Facebook was caught this year in the biggest data breaching scandal ever. A new report by The Wall Street Journal states that cheap and affordable smartphones in developing countries, including India, come with apps that sell user data.
According to the report (via Financial Express), Chinese smartphone SingTech P10 has been sending user data like the location, to a Taiwan-based advertising firm, General Mobile Corp. (GMobi). SingTech P10 is a budget smartphone priced at USD 89 or Rs 6,200. This smartphone comes pre-loaded with an app by GMobi which allows access to user data. The app is reported to have siphoned user data from users mostly in Myanmar and Cambodia.
The report further states that the app is available in some smartphones in Brazil. It also points out that some phones manufactured in India and China also have the app pre-installed.
In response to this discovery, GMobi said that the company targets ads to users with the collected data. The company also said that permission was granted by the manufacturer with whom data is shared. GMobi said users need to “suffer a little for better targeting ads” if they want access to free internet services.
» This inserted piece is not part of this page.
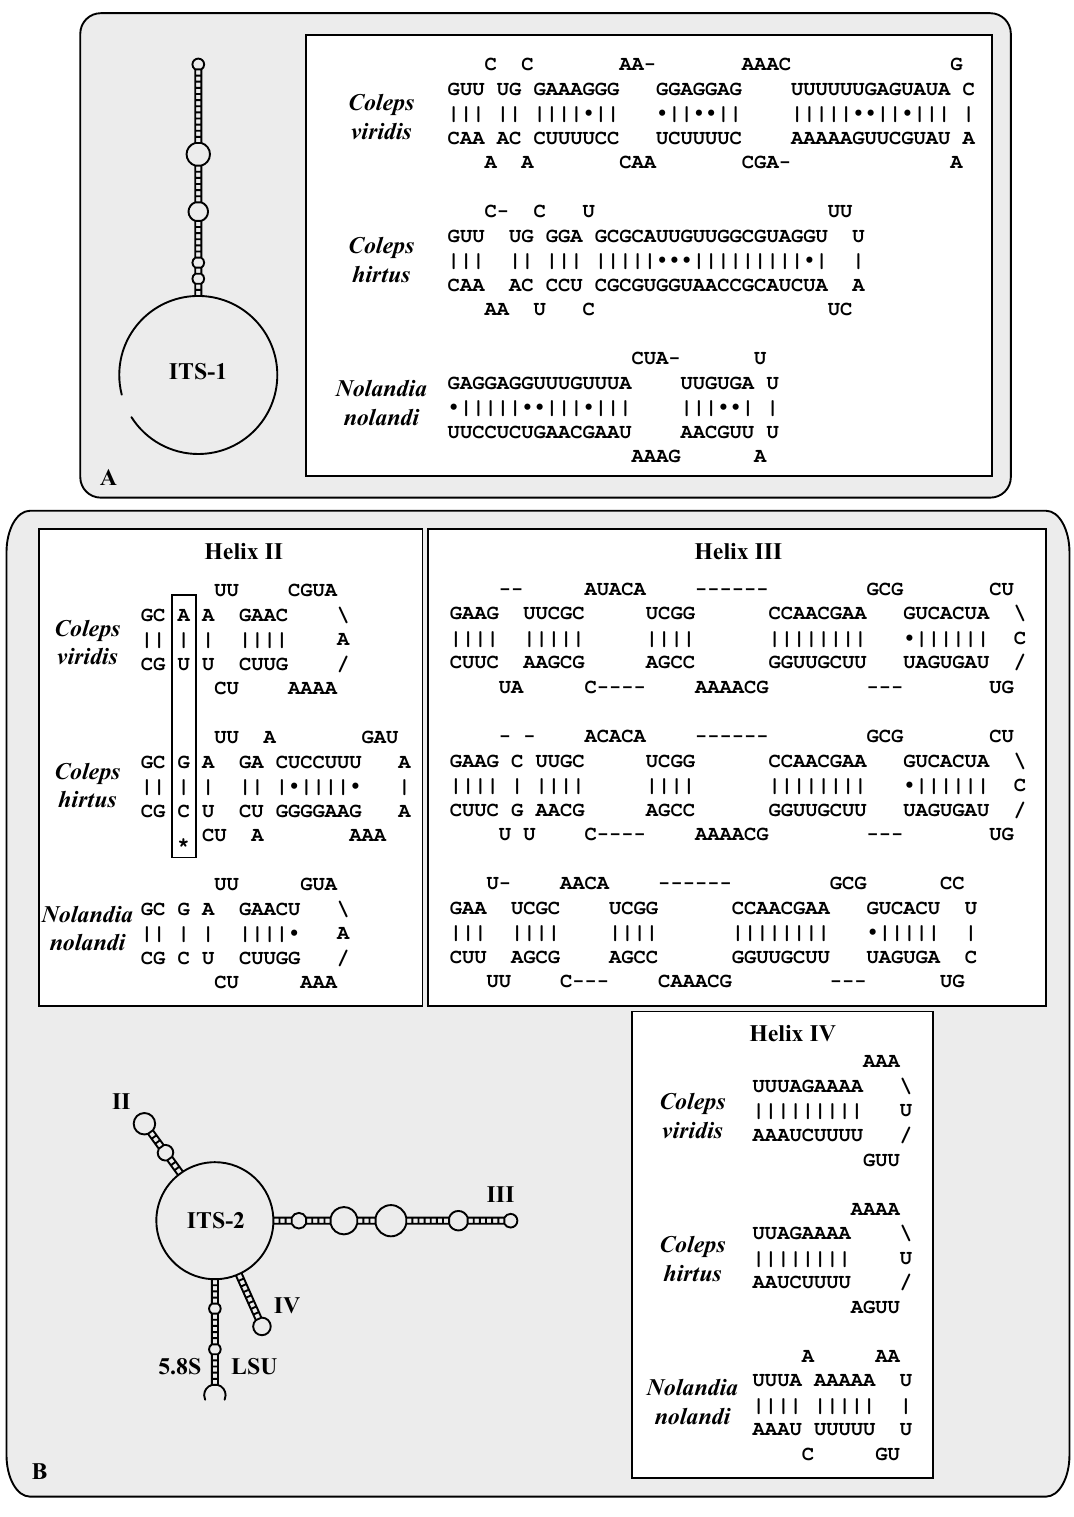
Figure 4. Comparisons of the ITS-1 ( A ) and ITS-2 ( B ) secondary structures among the species of Coleps and Nolandia . The line structures were drawn with PseudoViewer3 41 . The structures of the helices were calculated with mfold 42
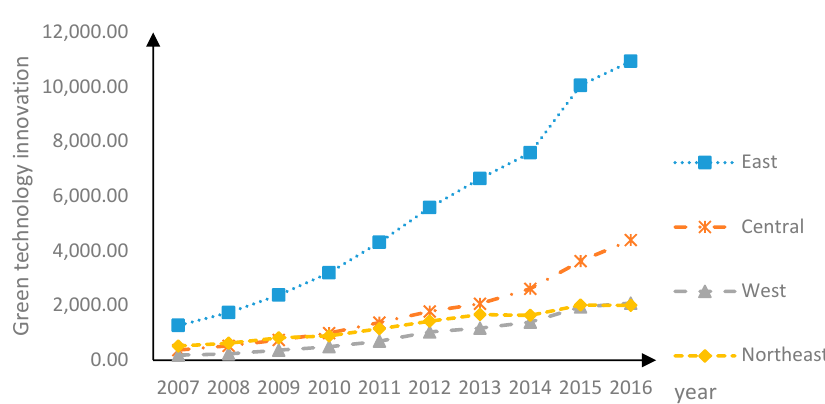
Figure 1. Change trend of GTI level in China in 2007–2016.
Other than SingTech smartphone, companies like Huawei, Xiaomi and BLU have been listed by the company to have partnerships with. These companies have however denied any participation with GMobi.
WSJ cites another company involved in accessing user data which is based out of India. MoMagic is said to have provided firmware software updates for smartphone companies like Xiaomi, Micromax, Intex, Panasonic and Sony. Of the lot, Xiaomi has again denied working with MoMagic while Intex has admitted to using its updates, but not in collecting user data.
Companies listed above are popular in the budget smartphone segment in India especially Xiaomi, Micromax, and Intex. These companies were not available for comment on these claims immediately.